Records supplied:
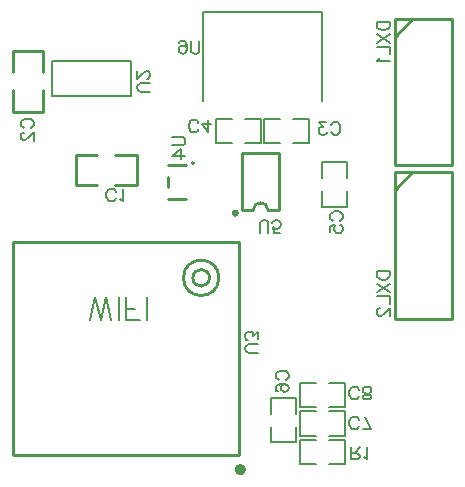
<source format=gbo>
G04 Layer: BottomSilkscreenLayer*
G04 EasyEDA v6.5.3, 2022-04-04 11:44:29*
G04 441a04c8791b4462941eed85b5e579c0,ea473c994f494bc6b3a27bf06e4933c6,10*
G04 Gerber Generator version 0.2*
G04 Scale: 100 percent, Rotated: No, Reflected: No *
G04 Dimensions in millimeters *
G04 leading zeros omitted , absolute positions ,4 integer and 5 decimal *
%FSLAX45Y45*%
%MOMM*%

%ADD10C,0.2540*%
%ADD27C,0.1999*%
%ADD30C,0.1524*%
%ADD31C,0.5000*%
%ADD32C,0.2032*%

%LPD*%
D30*
X1093978Y-1600707D02*
G01*
X1088644Y-1611121D01*
X1078229Y-1621536D01*
X1068070Y-1626615D01*
X1047242Y-1626615D01*
X1036828Y-1621536D01*
X1026413Y-1611121D01*
X1021079Y-1600707D01*
X1016000Y-1584960D01*
X1016000Y-1559052D01*
X1021079Y-1543557D01*
X1026413Y-1533144D01*
X1036828Y-1522729D01*
X1047242Y-1517650D01*
X1068070Y-1517650D01*
X1078229Y-1522729D01*
X1088644Y-1533144D01*
X1093978Y-1543557D01*
X1128268Y-1605787D02*
G01*
X1138681Y-1611121D01*
X1154176Y-1626615D01*
X1154176Y-1517650D01*
X316992Y-1005078D02*
G01*
X306578Y-999744D01*
X296163Y-989329D01*
X291084Y-979170D01*
X291084Y-958342D01*
X296163Y-947928D01*
X306578Y-937513D01*
X316992Y-932179D01*
X332739Y-927100D01*
X358647Y-927100D01*
X374142Y-932179D01*
X384555Y-937513D01*
X394970Y-947928D01*
X400050Y-958342D01*
X400050Y-979170D01*
X394970Y-989329D01*
X384555Y-999744D01*
X374142Y-1005078D01*
X316992Y-1044447D02*
G01*
X311912Y-1044447D01*
X301497Y-1049781D01*
X296163Y-1054862D01*
X291084Y-1065276D01*
X291084Y-1086104D01*
X296163Y-1096518D01*
X301497Y-1101597D01*
X311912Y-1106931D01*
X322326Y-1106931D01*
X332739Y-1101597D01*
X348234Y-1091184D01*
X400050Y-1039368D01*
X400050Y-1112012D01*
X2919222Y-977392D02*
G01*
X2924556Y-966978D01*
X2934970Y-956563D01*
X2945129Y-951484D01*
X2965958Y-951484D01*
X2976372Y-956563D01*
X2986786Y-966978D01*
X2992120Y-977392D01*
X2997200Y-993139D01*
X2997200Y-1019047D01*
X2992120Y-1034542D01*
X2986786Y-1044955D01*
X2976372Y-1055370D01*
X2965958Y-1060450D01*
X2945129Y-1060450D01*
X2934970Y-1055370D01*
X2924556Y-1044955D01*
X2919222Y-1034542D01*
X2874518Y-951484D02*
G01*
X2817368Y-951484D01*
X2848609Y-993139D01*
X2833115Y-993139D01*
X2822702Y-998220D01*
X2817368Y-1003300D01*
X2812288Y-1019047D01*
X2812288Y-1029462D01*
X2817368Y-1044955D01*
X2827781Y-1055370D01*
X2843529Y-1060450D01*
X2859024Y-1060450D01*
X2874518Y-1055370D01*
X2879852Y-1050289D01*
X2884931Y-1039876D01*
X1792478Y-1016507D02*
G01*
X1787144Y-1026921D01*
X1776729Y-1037336D01*
X1766570Y-1042415D01*
X1745742Y-1042415D01*
X1735328Y-1037336D01*
X1724913Y-1026921D01*
X1719579Y-1016507D01*
X1714500Y-1000760D01*
X1714500Y-974852D01*
X1719579Y-959357D01*
X1724913Y-948944D01*
X1735328Y-938529D01*
X1745742Y-933450D01*
X1766570Y-933450D01*
X1776729Y-938529D01*
X1787144Y-948944D01*
X1792478Y-959357D01*
X1878584Y-1042415D02*
G01*
X1826768Y-969771D01*
X1904745Y-969771D01*
X1878584Y-1042415D02*
G01*
X1878584Y-933450D01*
X2933191Y-1789160D02*
G01*
X2922777Y-1783826D01*
X2912363Y-1773412D01*
X2907284Y-1763252D01*
X2907284Y-1742424D01*
X2912363Y-1732010D01*
X2922777Y-1721596D01*
X2933191Y-1716262D01*
X2948940Y-1711182D01*
X2974847Y-1711182D01*
X2990341Y-1716262D01*
X3000756Y-1721596D01*
X3011170Y-1732010D01*
X3016250Y-1742424D01*
X3016250Y-1763252D01*
X3011170Y-1773412D01*
X3000756Y-1783826D01*
X2990341Y-1789160D01*
X2907284Y-1885680D02*
G01*
X2907284Y-1833864D01*
X2954020Y-1828530D01*
X2948940Y-1833864D01*
X2943606Y-1849358D01*
X2943606Y-1864852D01*
X2948940Y-1880600D01*
X2959100Y-1891014D01*
X2974847Y-1896094D01*
X2985261Y-1896094D01*
X3000756Y-1891014D01*
X3011170Y-1880600D01*
X3016250Y-1864852D01*
X3016250Y-1849358D01*
X3011170Y-1833864D01*
X3006090Y-1828530D01*
X2995675Y-1823450D01*
X2475991Y-3138678D02*
G01*
X2465577Y-3133344D01*
X2455163Y-3122929D01*
X2450084Y-3112770D01*
X2450084Y-3091942D01*
X2455163Y-3081528D01*
X2465577Y-3071113D01*
X2475991Y-3065779D01*
X2491740Y-3060700D01*
X2517647Y-3060700D01*
X2533141Y-3065779D01*
X2543556Y-3071113D01*
X2553970Y-3081528D01*
X2559050Y-3091942D01*
X2559050Y-3112770D01*
X2553970Y-3122929D01*
X2543556Y-3133344D01*
X2533141Y-3138678D01*
X2465577Y-3235197D02*
G01*
X2455163Y-3230118D01*
X2450084Y-3214370D01*
X2450084Y-3204210D01*
X2455163Y-3188462D01*
X2470911Y-3178047D01*
X2496820Y-3172968D01*
X2522727Y-3172968D01*
X2543556Y-3178047D01*
X2553970Y-3188462D01*
X2559050Y-3204210D01*
X2559050Y-3209289D01*
X2553970Y-3224784D01*
X2543556Y-3235197D01*
X2528061Y-3240531D01*
X2522727Y-3240531D01*
X2507234Y-3235197D01*
X2496820Y-3224784D01*
X2491740Y-3209289D01*
X2491740Y-3204210D01*
X2496820Y-3188462D01*
X2507234Y-3178047D01*
X2522727Y-3172968D01*
X3151377Y-3531107D02*
G01*
X3146043Y-3541521D01*
X3135629Y-3551936D01*
X3125470Y-3557015D01*
X3104641Y-3557015D01*
X3094227Y-3551936D01*
X3083813Y-3541521D01*
X3078479Y-3531107D01*
X3073400Y-3515360D01*
X3073400Y-3489452D01*
X3078479Y-3473957D01*
X3083813Y-3463544D01*
X3094227Y-3453129D01*
X3104641Y-3448050D01*
X3125470Y-3448050D01*
X3135629Y-3453129D01*
X3146043Y-3463544D01*
X3151377Y-3473957D01*
X3258311Y-3557015D02*
G01*
X3206495Y-3448050D01*
X3185668Y-3557015D02*
G01*
X3258311Y-3557015D01*
X3151377Y-3277107D02*
G01*
X3146043Y-3287521D01*
X3135629Y-3297936D01*
X3125470Y-3303015D01*
X3104641Y-3303015D01*
X3094227Y-3297936D01*
X3083813Y-3287521D01*
X3078479Y-3277107D01*
X3073400Y-3261360D01*
X3073400Y-3235452D01*
X3078479Y-3219957D01*
X3083813Y-3209544D01*
X3094227Y-3199129D01*
X3104641Y-3194050D01*
X3125470Y-3194050D01*
X3135629Y-3199129D01*
X3146043Y-3209544D01*
X3151377Y-3219957D01*
X3211575Y-3303015D02*
G01*
X3196081Y-3297936D01*
X3190747Y-3287521D01*
X3190747Y-3277107D01*
X3196081Y-3266694D01*
X3206495Y-3261360D01*
X3227070Y-3256279D01*
X3242818Y-3251200D01*
X3253231Y-3240786D01*
X3258311Y-3230371D01*
X3258311Y-3214623D01*
X3253231Y-3204210D01*
X3247897Y-3199129D01*
X3232404Y-3194050D01*
X3211575Y-3194050D01*
X3196081Y-3199129D01*
X3190747Y-3204210D01*
X3185668Y-3214623D01*
X3185668Y-3230371D01*
X3190747Y-3240786D01*
X3201161Y-3251200D01*
X3216909Y-3256279D01*
X3237484Y-3261360D01*
X3247897Y-3266694D01*
X3253231Y-3277107D01*
X3253231Y-3287521D01*
X3247897Y-3297936D01*
X3232404Y-3303015D01*
X3211575Y-3303015D01*
X3305284Y-103101D02*
G01*
X3414250Y-103101D01*
X3305284Y-103101D02*
G01*
X3305284Y-139423D01*
X3310364Y-155171D01*
X3320778Y-165331D01*
X3331192Y-170665D01*
X3346940Y-175745D01*
X3372848Y-175745D01*
X3388342Y-170665D01*
X3398756Y-165331D01*
X3409170Y-155171D01*
X3414250Y-139423D01*
X3414250Y-103101D01*
X3305284Y-210035D02*
G01*
X3414250Y-282933D01*
X3305284Y-282933D02*
G01*
X3414250Y-210035D01*
X3305284Y-317223D02*
G01*
X3414250Y-317223D01*
X3414250Y-317223D02*
G01*
X3414250Y-379453D01*
X3326112Y-413743D02*
G01*
X3320778Y-424157D01*
X3305284Y-439651D01*
X3414250Y-439651D01*
X3086100Y-3811015D02*
G01*
X3086100Y-3702050D01*
X3086100Y-3811015D02*
G01*
X3132836Y-3811015D01*
X3148329Y-3805936D01*
X3153663Y-3800602D01*
X3158743Y-3790187D01*
X3158743Y-3779773D01*
X3153663Y-3769360D01*
X3148329Y-3764279D01*
X3132836Y-3759200D01*
X3086100Y-3759200D01*
X3122422Y-3759200D02*
G01*
X3158743Y-3702050D01*
X3193034Y-3790187D02*
G01*
X3203447Y-3795521D01*
X3219195Y-3811015D01*
X3219195Y-3702050D01*
X1385315Y-698500D02*
G01*
X1307337Y-698500D01*
X1291844Y-693420D01*
X1281429Y-683005D01*
X1276350Y-667257D01*
X1276350Y-656844D01*
X1281429Y-641350D01*
X1291844Y-630936D01*
X1307337Y-625855D01*
X1385315Y-625855D01*
X1359407Y-586231D02*
G01*
X1364487Y-586231D01*
X1374902Y-581152D01*
X1380236Y-575818D01*
X1385315Y-565404D01*
X1385315Y-544829D01*
X1380236Y-534415D01*
X1374902Y-529081D01*
X1364487Y-524002D01*
X1354073Y-524002D01*
X1343660Y-529081D01*
X1328165Y-539495D01*
X1276350Y-591565D01*
X1276350Y-518668D01*
X2299715Y-2908300D02*
G01*
X2221738Y-2908300D01*
X2206243Y-2903220D01*
X2195829Y-2892805D01*
X2190750Y-2877057D01*
X2190750Y-2866644D01*
X2195829Y-2851150D01*
X2206243Y-2840736D01*
X2221738Y-2835655D01*
X2299715Y-2835655D01*
X2299715Y-2790952D02*
G01*
X2299715Y-2733802D01*
X2258059Y-2764789D01*
X2258059Y-2749295D01*
X2252979Y-2738881D01*
X2247900Y-2733802D01*
X2232152Y-2728468D01*
X2221738Y-2728468D01*
X2206243Y-2733802D01*
X2195829Y-2744215D01*
X2190750Y-2759710D01*
X2190750Y-2775204D01*
X2195829Y-2790952D01*
X2200909Y-2796031D01*
X2211324Y-2801365D01*
D32*
X873549Y-2630792D02*
G01*
X919777Y-2436736D01*
X966005Y-2630792D02*
G01*
X919777Y-2436736D01*
X966005Y-2630792D02*
G01*
X1012233Y-2436736D01*
X1058207Y-2630792D02*
G01*
X1012233Y-2436736D01*
X1119167Y-2630792D02*
G01*
X1119167Y-2436736D01*
X1180127Y-2630792D02*
G01*
X1180127Y-2436736D01*
X1180127Y-2630792D02*
G01*
X1300269Y-2630792D01*
X1180127Y-2538336D02*
G01*
X1254041Y-2538336D01*
X1361229Y-2630792D02*
G01*
X1361229Y-2436736D01*
D30*
X1573784Y-1079500D02*
G01*
X1651762Y-1079500D01*
X1667255Y-1084579D01*
X1677670Y-1094994D01*
X1682750Y-1110742D01*
X1682750Y-1121155D01*
X1677670Y-1136650D01*
X1667255Y-1147063D01*
X1651762Y-1152144D01*
X1573784Y-1152144D01*
X1573784Y-1238504D02*
G01*
X1646428Y-1186434D01*
X1646428Y-1264412D01*
X1573784Y-1238504D02*
G01*
X1682750Y-1238504D01*
X2313940Y-1893315D02*
G01*
X2313940Y-1815337D01*
X2319020Y-1799844D01*
X2329434Y-1789429D01*
X2345181Y-1784350D01*
X2355595Y-1784350D01*
X2371090Y-1789429D01*
X2381504Y-1799844D01*
X2386584Y-1815337D01*
X2386584Y-1893315D01*
X2483358Y-1893315D02*
G01*
X2431288Y-1893315D01*
X2426208Y-1846579D01*
X2431288Y-1851660D01*
X2447036Y-1856994D01*
X2462529Y-1856994D01*
X2478024Y-1851660D01*
X2488438Y-1841500D01*
X2493772Y-1825752D01*
X2493772Y-1815337D01*
X2488438Y-1799844D01*
X2478024Y-1789429D01*
X2462529Y-1784350D01*
X2447036Y-1784350D01*
X2431288Y-1789429D01*
X2426208Y-1794510D01*
X2420874Y-1804923D01*
X1803400Y-265684D02*
G01*
X1803400Y-343662D01*
X1798320Y-359155D01*
X1787905Y-369570D01*
X1772157Y-374650D01*
X1761744Y-374650D01*
X1746250Y-369570D01*
X1735836Y-359155D01*
X1730755Y-343662D01*
X1730755Y-265684D01*
X1633981Y-281178D02*
G01*
X1639315Y-270763D01*
X1654810Y-265684D01*
X1665223Y-265684D01*
X1680718Y-270763D01*
X1691131Y-286512D01*
X1696465Y-312420D01*
X1696465Y-338328D01*
X1691131Y-359155D01*
X1680718Y-369570D01*
X1665223Y-374650D01*
X1659889Y-374650D01*
X1644395Y-369570D01*
X1633981Y-359155D01*
X1628902Y-343662D01*
X1628902Y-338328D01*
X1633981Y-322834D01*
X1644395Y-312420D01*
X1659889Y-307339D01*
X1665223Y-307339D01*
X1680718Y-312420D01*
X1691131Y-322834D01*
X1696465Y-338328D01*
X3305284Y-2215901D02*
G01*
X3414250Y-2215901D01*
X3305284Y-2215901D02*
G01*
X3305284Y-2252223D01*
X3310364Y-2267971D01*
X3320778Y-2278131D01*
X3331192Y-2283465D01*
X3346940Y-2288545D01*
X3372848Y-2288545D01*
X3388342Y-2283465D01*
X3398756Y-2278131D01*
X3409170Y-2267971D01*
X3414250Y-2252223D01*
X3414250Y-2215901D01*
X3305284Y-2322835D02*
G01*
X3414250Y-2395733D01*
X3305284Y-2395733D02*
G01*
X3414250Y-2322835D01*
X3305284Y-2430023D02*
G01*
X3414250Y-2430023D01*
X3414250Y-2430023D02*
G01*
X3414250Y-2492253D01*
X3331192Y-2531877D02*
G01*
X3326112Y-2531877D01*
X3315698Y-2536957D01*
X3310364Y-2542291D01*
X3305284Y-2552451D01*
X3305284Y-2573279D01*
X3310364Y-2583693D01*
X3315698Y-2589027D01*
X3326112Y-2594107D01*
X3336526Y-2594107D01*
X3346940Y-2589027D01*
X3362434Y-2578613D01*
X3414250Y-2526543D01*
X3414250Y-2599441D01*
D10*
X939800Y-1485900D02*
G01*
X754989Y-1485900D01*
X754989Y-1231900D01*
X939800Y-1231900D01*
X1092200Y-1231900D02*
G01*
X1278001Y-1231900D01*
X1278001Y-1485900D01*
X1092200Y-1485900D01*
X228600Y-533400D02*
G01*
X228600Y-348589D01*
X482600Y-348589D01*
X482600Y-533400D01*
X482600Y-685800D02*
G01*
X482600Y-871601D01*
X228600Y-871601D01*
X228600Y-685800D01*
D27*
X2484526Y-1132179D02*
G01*
X2352522Y-1132179D01*
X2352522Y-925169D01*
X2484526Y-925169D01*
X2597734Y-1132179D02*
G01*
X2729738Y-1132179D01*
X2729738Y-925169D01*
X2597734Y-925169D01*
X2189073Y-925220D02*
G01*
X2321077Y-925220D01*
X2321077Y-1132230D01*
X2189073Y-1132230D01*
X2075865Y-925220D02*
G01*
X1943861Y-925220D01*
X1943861Y-1132230D01*
X2075865Y-1132230D01*
X3049879Y-1538056D02*
G01*
X3049879Y-1670060D01*
X2842869Y-1670060D01*
X2842869Y-1538056D01*
X3049879Y-1424848D02*
G01*
X3049879Y-1292844D01*
X2842869Y-1292844D01*
X2842869Y-1424848D01*
X2618079Y-3535273D02*
G01*
X2618079Y-3667277D01*
X2411069Y-3667277D01*
X2411069Y-3535273D01*
X2618079Y-3422065D02*
G01*
X2618079Y-3290062D01*
X2411069Y-3290062D01*
X2411069Y-3422065D01*
X2900273Y-3401720D02*
G01*
X3032277Y-3401720D01*
X3032277Y-3608730D01*
X2900273Y-3608730D01*
X2787065Y-3401720D02*
G01*
X2655061Y-3401720D01*
X2655061Y-3608730D01*
X2787065Y-3608730D01*
X2900273Y-3160420D02*
G01*
X3032277Y-3160420D01*
X3032277Y-3367430D01*
X2900273Y-3367430D01*
X2787065Y-3160420D02*
G01*
X2655061Y-3160420D01*
X2655061Y-3367430D01*
X2787065Y-3367430D01*
D10*
X3455004Y-80002D02*
G01*
X3455001Y-1319999D01*
X3945003Y-80002D02*
G01*
X3455001Y-80002D01*
X3945003Y-1319999D02*
G01*
X3945000Y-80002D01*
X3455004Y-1319999D02*
G01*
X3945003Y-1319999D01*
X3454890Y-230101D02*
G01*
X3605004Y-79987D01*
D27*
X2789300Y-3850004D02*
G01*
X2657297Y-3850004D01*
X2657297Y-3642995D01*
X2789300Y-3642995D01*
X2902508Y-3850004D02*
G01*
X3034512Y-3850004D01*
X3034512Y-3642995D01*
X2902508Y-3642995D01*
D30*
X1221620Y-439757D02*
G01*
X556379Y-439757D01*
X556379Y-734037D01*
X1221620Y-734037D01*
X1221620Y-439757D01*
D10*
X221112Y-3770693D02*
G01*
X2141123Y-3770693D01*
X2141123Y-1970697D01*
X221112Y-1970697D01*
X221112Y-3770693D01*
X1532900Y-1315499D02*
G01*
X1692899Y-1315499D01*
X1532900Y-1605503D02*
G01*
X1692899Y-1605503D01*
X1532900Y-1416309D02*
G01*
X1532900Y-1504690D01*
X2164079Y-1701800D02*
G01*
X2164079Y-1219200D01*
X2479040Y-1219200D01*
X2479040Y-1701800D01*
X2479040Y-1701800D02*
G01*
X2385059Y-1701800D01*
X2258059Y-1701800D02*
G01*
X2164079Y-1701800D01*
D27*
X2836799Y-775385D02*
G01*
X2836799Y-25400D01*
X1836801Y-25400D01*
X1836801Y-775385D01*
D10*
X3455004Y-1380002D02*
G01*
X3455001Y-2619999D01*
X3945003Y-1380002D02*
G01*
X3455001Y-1380002D01*
X3945003Y-2619999D02*
G01*
X3945000Y-1380002D01*
X3455004Y-2619999D02*
G01*
X3945003Y-2619999D01*
X3454890Y-1530101D02*
G01*
X3605004Y-1379987D01*
G75*
G01*
X2385060Y-1701800D02*
G03*
X2258060Y-1701800I-63500J0D01*
D31*
G75*
G01
X2172335Y-3897706D02*
G03X2172335Y-3897706I-23241J0D01*
D10*
G75*
G01
X1967611Y-2273198D02*
G03X1967611Y-2273198I-150012J0D01*
G75*
G01
X1888439Y-2273198D02*
G03X1888439Y-2273198I-70841J0D01*
G75*
G01
X1754302Y-1301521D02*
G03X1754302Y-1301521I-6401J0D01*
G75*
G01
X2124710Y-1724660D02*
G03X2124710Y-1724660I-19050J0D01*
M02*

</source>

Your task: The required output is every line from the beginning of the material above through the line with "X1138681Y-1611121D01*", exact and without pictures.

Exercise output:
<source format=gbo>
G04 Layer: BottomSilkscreenLayer*
G04 EasyEDA v6.5.3, 2022-04-04 11:44:29*
G04 441a04c8791b4462941eed85b5e579c0,ea473c994f494bc6b3a27bf06e4933c6,10*
G04 Gerber Generator version 0.2*
G04 Scale: 100 percent, Rotated: No, Reflected: No *
G04 Dimensions in millimeters *
G04 leading zeros omitted , absolute positions ,4 integer and 5 decimal *
%FSLAX45Y45*%
%MOMM*%

%ADD10C,0.2540*%
%ADD27C,0.1999*%
%ADD30C,0.1524*%
%ADD31C,0.5000*%
%ADD32C,0.2032*%

%LPD*%
D30*
X1093978Y-1600707D02*
G01*
X1088644Y-1611121D01*
X1078229Y-1621536D01*
X1068070Y-1626615D01*
X1047242Y-1626615D01*
X1036828Y-1621536D01*
X1026413Y-1611121D01*
X1021079Y-1600707D01*
X1016000Y-1584960D01*
X1016000Y-1559052D01*
X1021079Y-1543557D01*
X1026413Y-1533144D01*
X1036828Y-1522729D01*
X1047242Y-1517650D01*
X1068070Y-1517650D01*
X1078229Y-1522729D01*
X1088644Y-1533144D01*
X1093978Y-1543557D01*
X1128268Y-1605787D02*
G01*
X1138681Y-1611121D01*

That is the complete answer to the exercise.